Concavities and convexities for address identification are formed in the form of a low part having the same height as the track, and a region having the same height as the high track is left in the low track for each unit information section.
An optical recording medium characterized in that it is pre-formatted by forming unevenness for address identification in a shape . 7. The optical recording medium according to claim 6, wherein at least a first dielectric film, a magneto-optical film, and a second dielectric film are laminated on the surface of the transparent substrate. 8. The light according to claim 6, wherein at least a first dielectric film, a magneto-optical film, a second dielectric film, and a metal film are laminated on the surface of the transparent substrate. recoding media. 9. The optical recording medium according to claim 6, wherein at least a first dielectric film, a phase change film, and a second dielectric film are laminated on the surface of the transparent substrate. 10. The light according to claim 6, wherein at least a first dielectric film, a phase change film, a second dielectric film, and a metal film are laminated on the surface of the transparent substrate. recoding media. 11. Tracks for recording information are alternately provided on the surface of the transparent substrate with different heights, whereby high-altitude tracks and low-altitude tracks are alternately formed, and the high-altitude tracks and the low-altitude tracks are formed. A recordable optical recording medium in which a concave and convex pre-format for address identification is formed for each unit information section, and the address identification is performed on the high-altitude track by narrowing the track width for each unit information section. Is formed on the low- altitude track for each unit information section.

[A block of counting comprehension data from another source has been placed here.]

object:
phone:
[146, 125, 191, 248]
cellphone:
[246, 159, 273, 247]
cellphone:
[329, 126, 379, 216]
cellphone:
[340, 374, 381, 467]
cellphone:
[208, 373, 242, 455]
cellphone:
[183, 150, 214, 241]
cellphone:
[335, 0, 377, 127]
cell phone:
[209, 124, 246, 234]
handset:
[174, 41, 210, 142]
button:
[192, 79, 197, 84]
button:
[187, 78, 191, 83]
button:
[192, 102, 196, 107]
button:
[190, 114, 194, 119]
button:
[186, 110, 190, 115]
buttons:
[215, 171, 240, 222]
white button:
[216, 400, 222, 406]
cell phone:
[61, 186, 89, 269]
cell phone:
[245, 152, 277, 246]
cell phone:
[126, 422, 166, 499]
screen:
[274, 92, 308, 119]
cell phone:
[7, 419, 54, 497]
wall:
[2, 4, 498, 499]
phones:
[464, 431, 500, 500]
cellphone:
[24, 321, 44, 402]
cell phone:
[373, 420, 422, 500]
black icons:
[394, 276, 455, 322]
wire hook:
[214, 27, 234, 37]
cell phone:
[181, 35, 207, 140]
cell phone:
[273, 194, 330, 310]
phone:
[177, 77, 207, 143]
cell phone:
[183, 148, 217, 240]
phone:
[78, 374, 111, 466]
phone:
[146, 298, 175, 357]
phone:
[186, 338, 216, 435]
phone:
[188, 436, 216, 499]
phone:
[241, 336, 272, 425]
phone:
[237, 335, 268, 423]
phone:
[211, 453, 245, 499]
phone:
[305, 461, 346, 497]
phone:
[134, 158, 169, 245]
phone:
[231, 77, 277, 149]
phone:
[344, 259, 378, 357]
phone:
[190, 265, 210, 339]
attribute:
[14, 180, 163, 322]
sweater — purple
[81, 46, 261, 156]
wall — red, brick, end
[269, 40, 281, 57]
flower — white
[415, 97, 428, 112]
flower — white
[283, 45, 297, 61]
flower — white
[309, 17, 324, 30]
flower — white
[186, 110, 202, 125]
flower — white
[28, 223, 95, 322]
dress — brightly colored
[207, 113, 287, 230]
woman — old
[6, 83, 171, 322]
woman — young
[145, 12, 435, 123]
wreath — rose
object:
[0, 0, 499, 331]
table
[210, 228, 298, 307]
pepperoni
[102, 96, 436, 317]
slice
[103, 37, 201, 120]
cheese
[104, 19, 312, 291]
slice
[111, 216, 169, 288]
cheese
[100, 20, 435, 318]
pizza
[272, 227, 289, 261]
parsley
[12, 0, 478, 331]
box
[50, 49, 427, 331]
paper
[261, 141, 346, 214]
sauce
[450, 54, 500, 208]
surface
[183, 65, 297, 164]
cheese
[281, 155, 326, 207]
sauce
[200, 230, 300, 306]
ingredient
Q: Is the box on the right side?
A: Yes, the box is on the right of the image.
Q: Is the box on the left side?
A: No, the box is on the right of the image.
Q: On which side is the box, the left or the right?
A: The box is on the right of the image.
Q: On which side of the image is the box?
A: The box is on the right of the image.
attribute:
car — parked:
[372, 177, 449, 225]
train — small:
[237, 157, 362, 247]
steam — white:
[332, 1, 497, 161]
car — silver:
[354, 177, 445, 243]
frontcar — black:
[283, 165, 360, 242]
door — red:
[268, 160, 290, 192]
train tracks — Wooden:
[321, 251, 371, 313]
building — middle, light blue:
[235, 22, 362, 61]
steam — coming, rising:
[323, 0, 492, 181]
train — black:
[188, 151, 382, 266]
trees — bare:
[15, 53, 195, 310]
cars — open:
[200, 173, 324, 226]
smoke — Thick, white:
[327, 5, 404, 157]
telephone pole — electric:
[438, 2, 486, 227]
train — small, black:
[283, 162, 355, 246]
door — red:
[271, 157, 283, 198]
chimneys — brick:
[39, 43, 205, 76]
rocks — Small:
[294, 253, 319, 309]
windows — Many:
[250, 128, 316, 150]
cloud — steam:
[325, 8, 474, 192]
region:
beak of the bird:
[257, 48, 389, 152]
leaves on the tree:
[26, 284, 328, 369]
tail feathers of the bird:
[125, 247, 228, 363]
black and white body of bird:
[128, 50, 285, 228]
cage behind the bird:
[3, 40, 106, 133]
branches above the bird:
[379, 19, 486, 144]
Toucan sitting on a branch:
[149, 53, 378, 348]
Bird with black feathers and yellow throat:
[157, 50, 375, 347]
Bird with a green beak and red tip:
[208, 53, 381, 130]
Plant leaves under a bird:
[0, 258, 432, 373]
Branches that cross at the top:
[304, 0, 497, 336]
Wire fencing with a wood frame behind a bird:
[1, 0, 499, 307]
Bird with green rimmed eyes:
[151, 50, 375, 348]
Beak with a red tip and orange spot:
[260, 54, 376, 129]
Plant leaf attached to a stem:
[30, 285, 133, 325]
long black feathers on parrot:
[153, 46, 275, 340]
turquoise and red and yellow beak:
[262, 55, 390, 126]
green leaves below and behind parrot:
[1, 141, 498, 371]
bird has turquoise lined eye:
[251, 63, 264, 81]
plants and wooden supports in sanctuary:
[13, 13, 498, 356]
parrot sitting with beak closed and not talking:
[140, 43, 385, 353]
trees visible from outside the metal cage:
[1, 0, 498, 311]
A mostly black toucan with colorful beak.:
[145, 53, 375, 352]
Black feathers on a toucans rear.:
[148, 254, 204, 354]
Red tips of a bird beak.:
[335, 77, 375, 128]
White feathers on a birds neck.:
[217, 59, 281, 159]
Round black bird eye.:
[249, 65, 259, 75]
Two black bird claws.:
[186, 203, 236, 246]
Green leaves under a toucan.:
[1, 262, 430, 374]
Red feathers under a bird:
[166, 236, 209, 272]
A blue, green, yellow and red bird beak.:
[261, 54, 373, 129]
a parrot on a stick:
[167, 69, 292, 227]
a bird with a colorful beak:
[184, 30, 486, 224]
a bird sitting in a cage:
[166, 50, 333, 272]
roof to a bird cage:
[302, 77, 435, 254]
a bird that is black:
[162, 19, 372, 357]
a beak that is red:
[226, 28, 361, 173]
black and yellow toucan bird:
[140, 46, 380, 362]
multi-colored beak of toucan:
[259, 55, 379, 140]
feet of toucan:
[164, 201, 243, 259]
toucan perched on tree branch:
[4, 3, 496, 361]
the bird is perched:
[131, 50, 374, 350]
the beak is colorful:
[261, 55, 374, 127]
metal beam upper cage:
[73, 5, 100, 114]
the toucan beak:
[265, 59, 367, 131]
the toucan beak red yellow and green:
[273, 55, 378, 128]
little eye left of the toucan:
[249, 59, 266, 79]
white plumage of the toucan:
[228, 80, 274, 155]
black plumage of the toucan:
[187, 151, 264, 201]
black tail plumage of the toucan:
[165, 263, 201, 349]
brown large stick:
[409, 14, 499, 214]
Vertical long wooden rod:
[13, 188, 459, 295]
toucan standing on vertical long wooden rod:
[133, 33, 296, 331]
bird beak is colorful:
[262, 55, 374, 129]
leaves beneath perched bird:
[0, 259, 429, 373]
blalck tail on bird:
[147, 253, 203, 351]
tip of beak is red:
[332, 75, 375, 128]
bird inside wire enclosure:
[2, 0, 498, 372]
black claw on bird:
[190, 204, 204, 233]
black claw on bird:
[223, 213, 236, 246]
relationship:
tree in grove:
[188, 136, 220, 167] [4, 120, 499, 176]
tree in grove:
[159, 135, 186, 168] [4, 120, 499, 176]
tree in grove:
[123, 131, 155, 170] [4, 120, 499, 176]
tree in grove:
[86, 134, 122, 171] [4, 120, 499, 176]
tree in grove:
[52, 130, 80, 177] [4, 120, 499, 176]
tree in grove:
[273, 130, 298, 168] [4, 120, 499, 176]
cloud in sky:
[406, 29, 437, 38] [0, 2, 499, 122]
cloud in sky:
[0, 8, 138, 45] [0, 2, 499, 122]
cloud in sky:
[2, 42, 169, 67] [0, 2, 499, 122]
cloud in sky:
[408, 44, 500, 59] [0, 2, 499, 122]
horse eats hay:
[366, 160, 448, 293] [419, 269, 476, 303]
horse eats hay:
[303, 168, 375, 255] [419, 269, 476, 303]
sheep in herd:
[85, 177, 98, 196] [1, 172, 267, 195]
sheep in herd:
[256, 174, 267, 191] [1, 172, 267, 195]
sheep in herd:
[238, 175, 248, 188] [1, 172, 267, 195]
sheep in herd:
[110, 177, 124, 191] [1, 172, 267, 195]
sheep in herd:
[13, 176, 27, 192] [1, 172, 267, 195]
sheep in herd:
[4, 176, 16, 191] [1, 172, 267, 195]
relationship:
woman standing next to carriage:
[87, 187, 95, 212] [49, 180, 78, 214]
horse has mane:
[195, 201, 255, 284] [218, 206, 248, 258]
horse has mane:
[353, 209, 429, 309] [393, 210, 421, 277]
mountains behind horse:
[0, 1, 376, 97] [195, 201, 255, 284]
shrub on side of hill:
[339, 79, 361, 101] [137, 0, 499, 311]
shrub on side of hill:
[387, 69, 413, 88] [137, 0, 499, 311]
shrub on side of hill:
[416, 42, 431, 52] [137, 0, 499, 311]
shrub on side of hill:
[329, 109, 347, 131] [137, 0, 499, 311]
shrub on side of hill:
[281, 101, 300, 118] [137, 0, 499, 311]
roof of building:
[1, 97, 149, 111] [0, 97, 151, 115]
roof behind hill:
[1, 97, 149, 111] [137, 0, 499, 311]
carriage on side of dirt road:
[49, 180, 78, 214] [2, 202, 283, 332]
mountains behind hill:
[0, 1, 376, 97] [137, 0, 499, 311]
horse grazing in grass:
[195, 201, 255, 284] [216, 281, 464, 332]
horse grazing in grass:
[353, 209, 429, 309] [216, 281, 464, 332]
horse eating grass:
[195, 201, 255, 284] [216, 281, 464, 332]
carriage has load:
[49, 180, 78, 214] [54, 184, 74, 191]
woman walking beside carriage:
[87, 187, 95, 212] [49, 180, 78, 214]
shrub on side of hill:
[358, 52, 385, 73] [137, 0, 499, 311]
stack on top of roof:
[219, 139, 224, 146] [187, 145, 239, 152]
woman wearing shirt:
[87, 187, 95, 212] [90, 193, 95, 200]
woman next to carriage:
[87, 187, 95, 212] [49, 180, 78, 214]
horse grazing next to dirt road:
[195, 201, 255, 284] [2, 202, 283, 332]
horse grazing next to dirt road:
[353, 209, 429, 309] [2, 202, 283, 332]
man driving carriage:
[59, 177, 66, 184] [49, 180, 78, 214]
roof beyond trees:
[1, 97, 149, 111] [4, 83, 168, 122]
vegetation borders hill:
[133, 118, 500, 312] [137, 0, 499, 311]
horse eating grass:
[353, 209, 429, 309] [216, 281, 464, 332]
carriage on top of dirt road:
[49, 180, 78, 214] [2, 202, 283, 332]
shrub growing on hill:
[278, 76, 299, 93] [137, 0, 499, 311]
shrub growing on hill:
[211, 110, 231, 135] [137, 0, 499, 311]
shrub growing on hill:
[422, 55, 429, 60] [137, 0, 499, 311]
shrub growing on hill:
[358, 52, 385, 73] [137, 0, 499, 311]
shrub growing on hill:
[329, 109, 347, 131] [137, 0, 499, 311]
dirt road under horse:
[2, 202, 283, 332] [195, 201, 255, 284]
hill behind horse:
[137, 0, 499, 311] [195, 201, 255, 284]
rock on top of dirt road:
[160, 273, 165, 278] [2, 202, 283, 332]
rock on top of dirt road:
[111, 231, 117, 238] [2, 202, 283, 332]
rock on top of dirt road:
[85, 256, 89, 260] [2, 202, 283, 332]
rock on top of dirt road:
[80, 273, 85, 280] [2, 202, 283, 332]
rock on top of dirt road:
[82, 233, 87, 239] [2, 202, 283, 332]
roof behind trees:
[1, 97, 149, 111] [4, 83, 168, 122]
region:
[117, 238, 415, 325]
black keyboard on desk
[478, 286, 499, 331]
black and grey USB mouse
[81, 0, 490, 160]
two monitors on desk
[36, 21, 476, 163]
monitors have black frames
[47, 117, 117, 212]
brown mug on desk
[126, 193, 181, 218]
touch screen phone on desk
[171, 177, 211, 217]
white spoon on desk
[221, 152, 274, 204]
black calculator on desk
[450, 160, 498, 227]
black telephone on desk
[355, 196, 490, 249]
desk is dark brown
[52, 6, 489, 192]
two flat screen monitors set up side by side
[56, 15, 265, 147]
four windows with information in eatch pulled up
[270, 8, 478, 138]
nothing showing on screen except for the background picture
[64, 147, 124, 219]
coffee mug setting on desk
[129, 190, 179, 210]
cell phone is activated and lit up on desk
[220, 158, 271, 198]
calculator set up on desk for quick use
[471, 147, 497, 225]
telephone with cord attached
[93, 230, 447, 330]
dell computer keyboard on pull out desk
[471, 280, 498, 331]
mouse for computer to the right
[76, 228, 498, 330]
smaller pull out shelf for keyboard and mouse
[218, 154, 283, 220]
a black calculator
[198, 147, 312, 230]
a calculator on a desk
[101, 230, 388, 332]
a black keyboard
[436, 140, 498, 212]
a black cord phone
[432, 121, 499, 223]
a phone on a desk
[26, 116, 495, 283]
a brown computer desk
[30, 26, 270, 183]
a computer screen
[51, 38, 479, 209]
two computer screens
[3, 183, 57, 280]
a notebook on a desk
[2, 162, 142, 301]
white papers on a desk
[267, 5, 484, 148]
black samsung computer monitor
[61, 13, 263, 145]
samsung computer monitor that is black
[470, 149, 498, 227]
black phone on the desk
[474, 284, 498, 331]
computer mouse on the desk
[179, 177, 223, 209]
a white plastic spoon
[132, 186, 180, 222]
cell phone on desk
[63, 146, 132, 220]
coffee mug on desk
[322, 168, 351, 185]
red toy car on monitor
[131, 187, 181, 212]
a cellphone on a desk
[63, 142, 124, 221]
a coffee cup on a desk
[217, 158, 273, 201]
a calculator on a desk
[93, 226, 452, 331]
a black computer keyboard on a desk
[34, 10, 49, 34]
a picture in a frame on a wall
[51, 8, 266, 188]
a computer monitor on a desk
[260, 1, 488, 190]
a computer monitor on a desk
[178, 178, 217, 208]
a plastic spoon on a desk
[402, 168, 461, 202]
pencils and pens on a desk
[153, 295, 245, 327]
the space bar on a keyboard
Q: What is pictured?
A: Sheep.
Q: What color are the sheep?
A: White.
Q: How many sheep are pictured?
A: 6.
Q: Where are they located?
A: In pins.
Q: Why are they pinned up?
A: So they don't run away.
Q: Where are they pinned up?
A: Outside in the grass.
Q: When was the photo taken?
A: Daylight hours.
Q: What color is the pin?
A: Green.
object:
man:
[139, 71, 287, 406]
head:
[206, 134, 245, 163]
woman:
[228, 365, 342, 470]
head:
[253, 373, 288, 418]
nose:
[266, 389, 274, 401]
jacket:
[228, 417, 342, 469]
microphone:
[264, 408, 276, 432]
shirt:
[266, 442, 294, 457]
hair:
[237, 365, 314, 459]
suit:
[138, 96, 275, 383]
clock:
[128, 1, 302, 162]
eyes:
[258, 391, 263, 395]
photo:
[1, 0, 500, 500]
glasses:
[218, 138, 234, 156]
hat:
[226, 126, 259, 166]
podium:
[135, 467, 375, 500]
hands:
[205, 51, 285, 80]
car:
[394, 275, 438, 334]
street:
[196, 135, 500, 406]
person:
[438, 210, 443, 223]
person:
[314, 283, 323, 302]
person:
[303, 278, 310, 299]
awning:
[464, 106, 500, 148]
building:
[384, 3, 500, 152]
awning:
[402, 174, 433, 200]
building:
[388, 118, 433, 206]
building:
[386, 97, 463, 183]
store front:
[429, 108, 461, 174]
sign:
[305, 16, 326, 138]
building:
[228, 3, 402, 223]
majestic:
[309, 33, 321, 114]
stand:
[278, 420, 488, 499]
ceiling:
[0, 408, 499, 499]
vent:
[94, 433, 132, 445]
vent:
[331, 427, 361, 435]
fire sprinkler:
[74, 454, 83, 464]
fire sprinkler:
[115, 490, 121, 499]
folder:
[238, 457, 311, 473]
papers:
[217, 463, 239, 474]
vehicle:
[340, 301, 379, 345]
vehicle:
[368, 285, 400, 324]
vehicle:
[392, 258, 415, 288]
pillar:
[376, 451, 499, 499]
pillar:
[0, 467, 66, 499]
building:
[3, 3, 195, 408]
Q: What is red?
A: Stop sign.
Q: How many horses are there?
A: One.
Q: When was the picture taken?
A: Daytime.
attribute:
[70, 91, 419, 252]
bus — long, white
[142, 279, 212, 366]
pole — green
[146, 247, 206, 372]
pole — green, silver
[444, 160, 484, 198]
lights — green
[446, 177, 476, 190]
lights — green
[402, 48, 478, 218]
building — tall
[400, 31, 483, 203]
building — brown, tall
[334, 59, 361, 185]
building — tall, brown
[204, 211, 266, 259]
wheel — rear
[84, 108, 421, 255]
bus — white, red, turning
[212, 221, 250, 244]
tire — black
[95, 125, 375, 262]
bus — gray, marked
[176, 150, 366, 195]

The optical recording medium is characterized in that pre-formatting is performed by forming concavities and convexities for address identification while leaving a region of the same height . 12. The optical recording medium according to claim 11, wherein at least a first dielectric film, a magneto-optical film, and a second dielectric film are laminated on the surface of the transparent substrate. 13. The light according to claim 11, wherein at least a first dielectric film, a magneto-optical film, a second dielectric film, and a metal film are laminated on the surface of the transparent substrate. recoding media. 14. The optical recording medium according to claim 11, wherein at least a first dielectric film, a phase change film, and a second dielectric film are laminated on the surface of the transparent substrate. 15. The light according to claim 11, wherein at least a first dielectric film, a phase change film, a second dielectric film, and a metal film are laminated on the surface of the transparent substrate. recoding media.